So, filtering, archival, re-usability, and registration. Our current communications system, based almost purely on journals with pre-publication peer review doesn’t do too badly at archival although the question of who is actually responsible for actually doing the archival, and hence paying for it doesn’t always seem to have a clear answer. Nonetheless the standards and processes for archiving paper copies are better established, and probably better followed in many cases, than those for digital materials in general, and certainly for material on the open web.

The current system also does reasonably well on registration, providing a firm date of submission, author lists, and increasingly descriptions of the contributions of those authors. Indeed the system defines the registration of contributions for the purpose of professional career advancement and funding decisions within the research community. It is a clear and well understood system with a range of community expectations and standards around it. Of course this is circular as the career progression process feeds the system and the system feeds career progression. It is also to some extent breaking down as wider measures of “impact” become important. However for the moment it is an area where the incumbent has clear advantages over any new system, around which we would need to grow new community standards, expectations, and norms.

It is on re-usability and replication where our current system really falls down. Access and rights are a big issue here, but ones that we are gradually pushing back. The real issues are much more fundamental. It is essentially assumed, in my experience, by most researchers that a paper will not contain sufficient information to replicate an experiment or analysis. Just consider that. Our primary means of communication, in a philosophical system that rests almost entirely on reproducibility, does not enable even simple replication of results. A lot of this is down to the boundaries created by the mindset of a printed multi-page article. Mechanisms to publish methods, detailed laboratory records, or software are limited, often leading to a lack of care in keeping and annotating such records. After all if it isn’t going in the paper why bother looking after it?

A key advantage of the web here is that we can publish a lot more with limited costs and we can publish a much greater diversity of objects. In principle we can solve the “missing information” problem by simply making more of the record available. However those important pieces of information need to be captured in the first place. Because they aren’t currently valued, because they don’t go in the paper, they often aren’t recorded in a systematic way that makes it easy to ultimately publish them. Open Notebook Science, with its focus on just publishing everything immediately, is one approach to solving this problem but it’s not for everyone, and causes its own overhead. The key problem is that recording more, and communicating it effectively requires work over and above what most of us are doing today. That work is not rewarded in the current system. This may change over time, if as I have argued we move to metrics based on re-use, but in the meantime we also need much better, easier, and ideally near-zero burden tools that make it easier to capture all of this information and publish it when we choose, in a useful form.

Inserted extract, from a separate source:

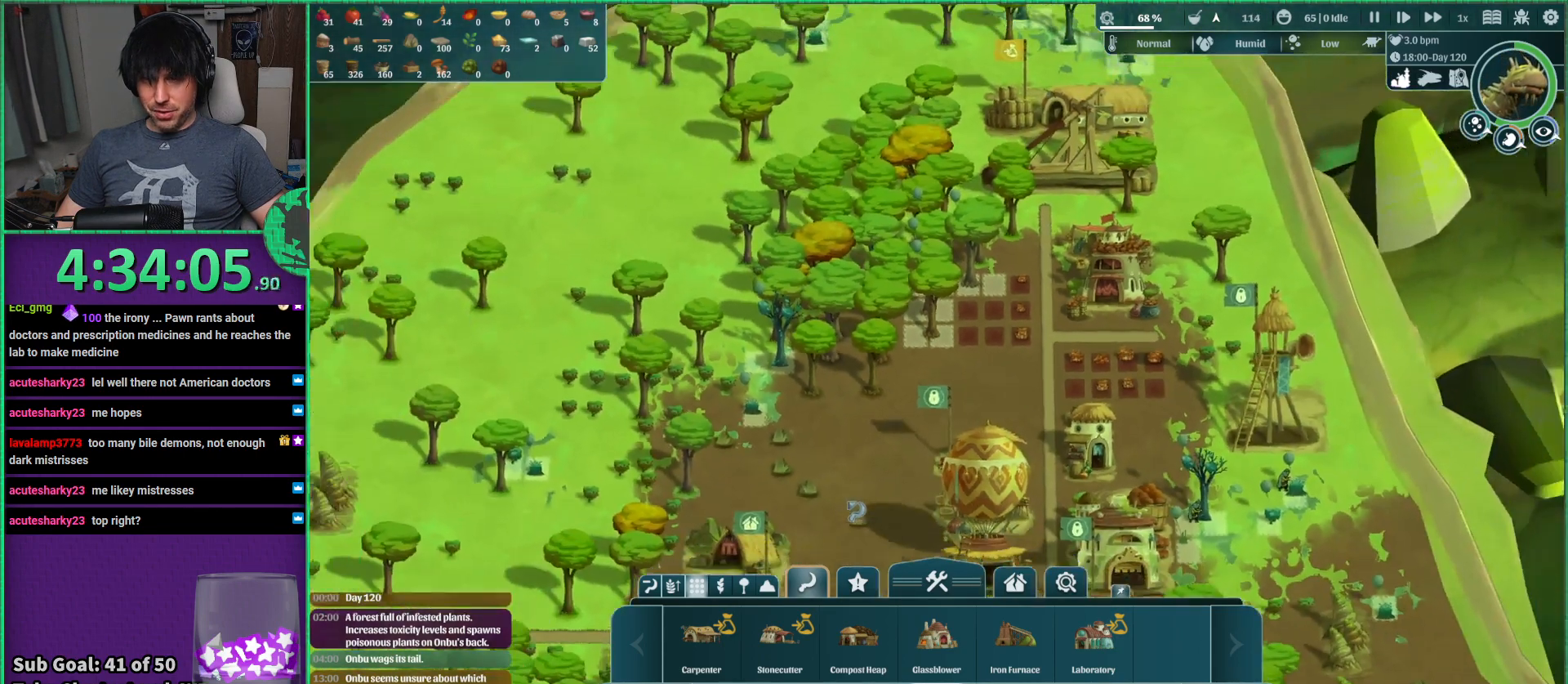
{"keys": [], "events": [[284, "w", "down"], [334, "w", "up"]]}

Of course, even with the perfect tools, if we start to publish a much greater portion of the research record then we will swamp researchers already struggling to keep up. We will need effective ways to filter this material down to reduce the volume we have to deal with. Arguably the current system is an effective filter. It almost certainly reduces the volume and rate at which material is published. Of all the research that is done, some proportion is deemed “publishable” by those who have done it, a small portion of that research is then incorporated into a draft paper and some proportion of those papers are ultimately accepted for publication. Up until 20 years ago where the resource pinch point was the decision of whether or not to publish something this is exactly what you would want. The question of whether it is an effective filter; is it actually filtering the right stuff out, is somewhat more controversial. I would say the evidence for that is weak.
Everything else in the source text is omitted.